Emmanuel Macron, who has been already dubbed “the President of the Rich” for his lavish high-class lifestyle, once again angered his critics in France who this time slammed his royal birthday celebration.
France’s youngest head of state since Napoleon is to turn 40 on December 21. Macron decided to celebrate his birthday this weekend in the Renaissance style Château de Chambord in France’s Loire Valley, once the stomping ground of French royalty. The immense chateau, which boasts a nearly 500-hectare estate, is a UNESCO World Heritage site and a popular tourist attraction, located some 150 kilometers southwest of Paris.
The posh gala dinner, which included some of 15 Macron’s relatives and friends, took place in one of the palace’s 440 rooms on Friday evening.
Macron, his wife Brigitte and her children and grandchildren spent the weekend in one of the four-star cottages, some 200 meters from the best-known Renaissance chateau. Such cottages can be rented for €800 to €1,000 per weekend, according to French media.
However, the Elysees Palace emphasized that the president wasn’t spending French taxpayers’ money for his luxurious party, but used private funds, L’Obs newspaper reported, citing the Elysees statement.
Yet the choice of the venue, which was commissioned by Francis I of France for his royal hunts in the 16th century, was harshly criticized by the opposition.
Macron’s presidential rival and most trenchant critic Jean-Luc Mélenchon immediately reacted to the lavish birthday party in a series of tweets and comments. “Happy birthday, M. Macron,” the La France Insoumise left-wing political party leader wrote bitterly. “He celebrates [his birthday] in Chambord, that gives him a monarchical image that suits him a lot.”
“Fuss in Chambord: paper plates, candy and cotillion dance,” Adrien Quatennens from Melenchon’s party added.

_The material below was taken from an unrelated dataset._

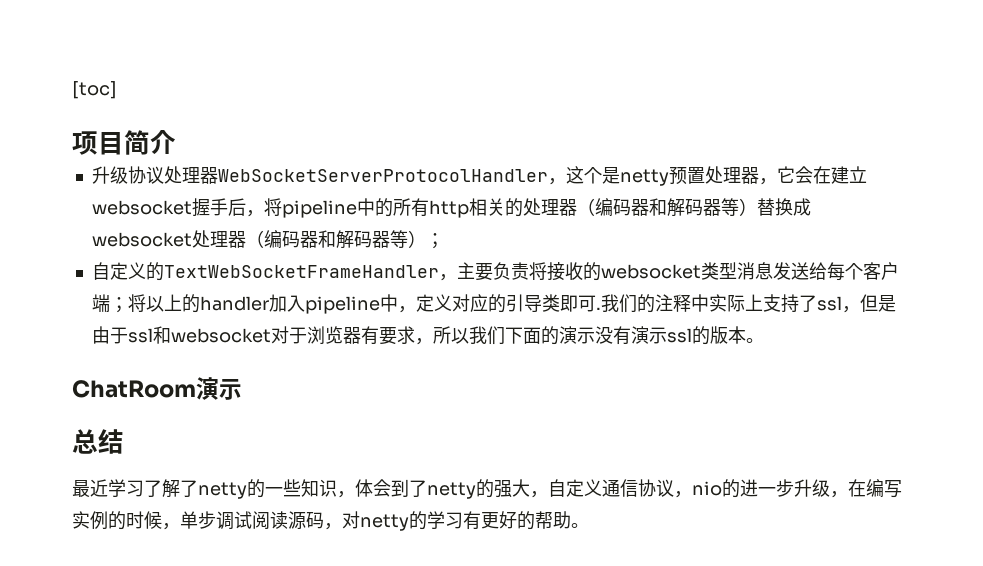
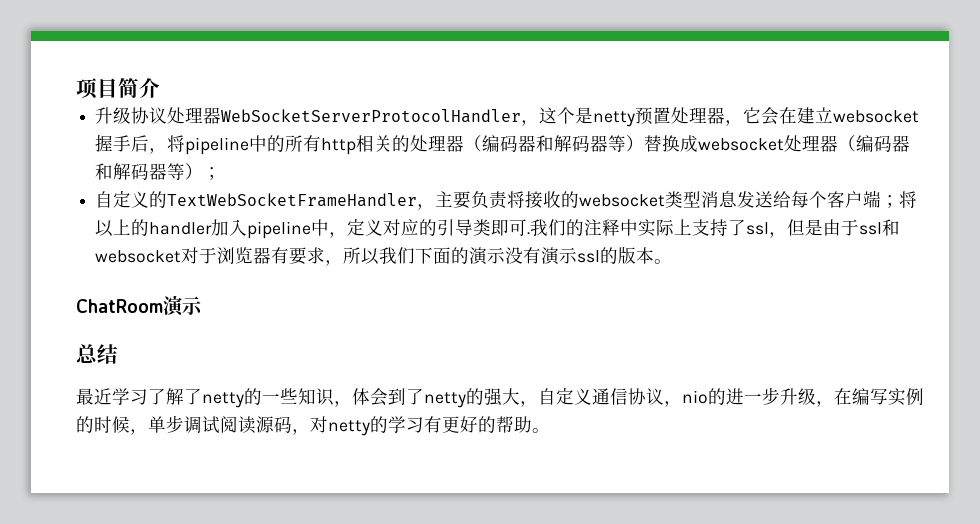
[72,81,117,99] [toc] // -> (76, 88) none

Nicolas Dupont-Aignan, who also repeatedly exchanges barbs with the president, reminded the president that while he celebrates his birthday, the whole country “suffers from taxes, insecurity and immigration.”
“Eras go by, but the oligarchy remains cut off from the people,” he said.
Green Party politician Esther Benbassa pointed out that Macron arrived at the chateau on the same day the French government ruled out any increase in the national minimum wage, while Lionnel Luca from the center-right Union for a Popular Movement jokingly wrote: “Who is the king?” in an apparent reference to Macron’s much-discussed lifestyle.
Gilbert Collard from the National Front even made a collage, putting Macron’s and his wife’s faces onto the bodies of a French king and queen (or mistress). “The king has fun,” he wrote, apparently referring to Victor Hugo’s play about lavish balls at royal palaces.
With speculation rife that Macron, who has been in office some 200 days, considers himself a king rather than a president, the Twitterati tried to get him back to the real thing. “Macron wasn’t elected by God. Yet he thinks that he is the king of France,” one person wrote.
“Macron is a king of bling bling,” another person noted, using a slang term for elaborate and flashy jewellery.